[How to complete this task]:
Among the entries below, find the line with "focal_35mm: 94", then quote it and each following line up to and including the line with "focal_mm: 6.6", and nothing else.

(Saved entries)
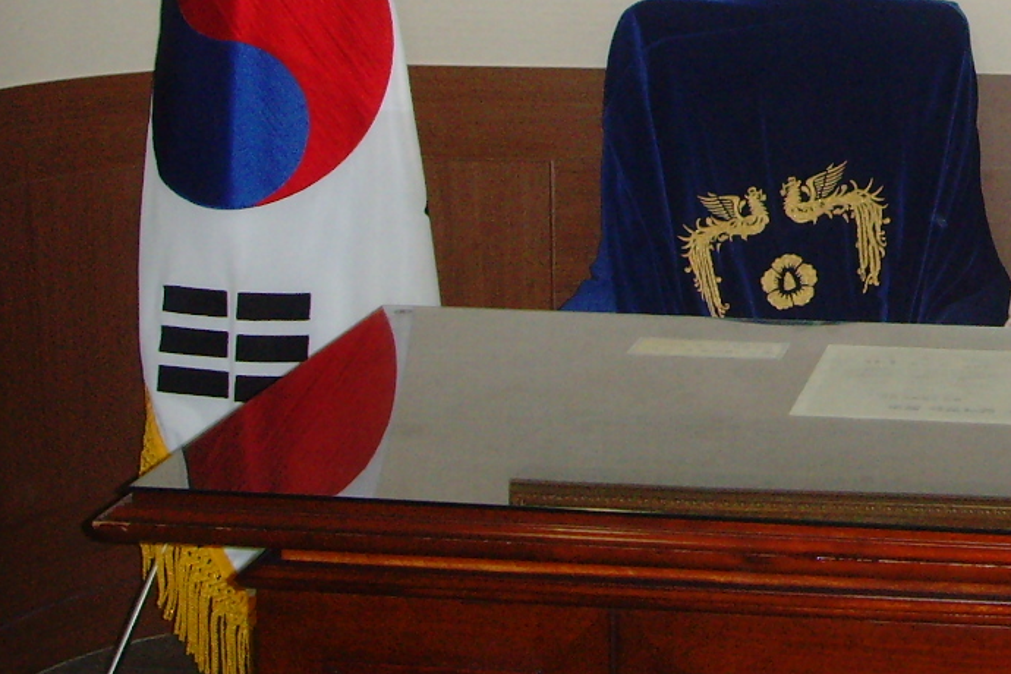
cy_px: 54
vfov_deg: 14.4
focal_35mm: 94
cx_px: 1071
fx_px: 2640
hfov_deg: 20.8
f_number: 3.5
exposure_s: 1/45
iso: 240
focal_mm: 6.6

--

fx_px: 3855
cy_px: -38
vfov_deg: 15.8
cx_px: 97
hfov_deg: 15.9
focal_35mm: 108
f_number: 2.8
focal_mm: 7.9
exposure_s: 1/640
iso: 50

...

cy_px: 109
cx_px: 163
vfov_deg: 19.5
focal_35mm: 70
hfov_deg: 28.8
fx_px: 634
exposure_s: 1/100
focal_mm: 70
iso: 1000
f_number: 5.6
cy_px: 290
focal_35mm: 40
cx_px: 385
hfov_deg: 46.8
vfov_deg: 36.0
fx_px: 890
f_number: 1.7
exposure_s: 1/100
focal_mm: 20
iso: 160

[Answer for the task]:
focal_35mm: 94
cx_px: 1071
fx_px: 2640
hfov_deg: 20.8
f_number: 3.5
exposure_s: 1/45
iso: 240
focal_mm: 6.6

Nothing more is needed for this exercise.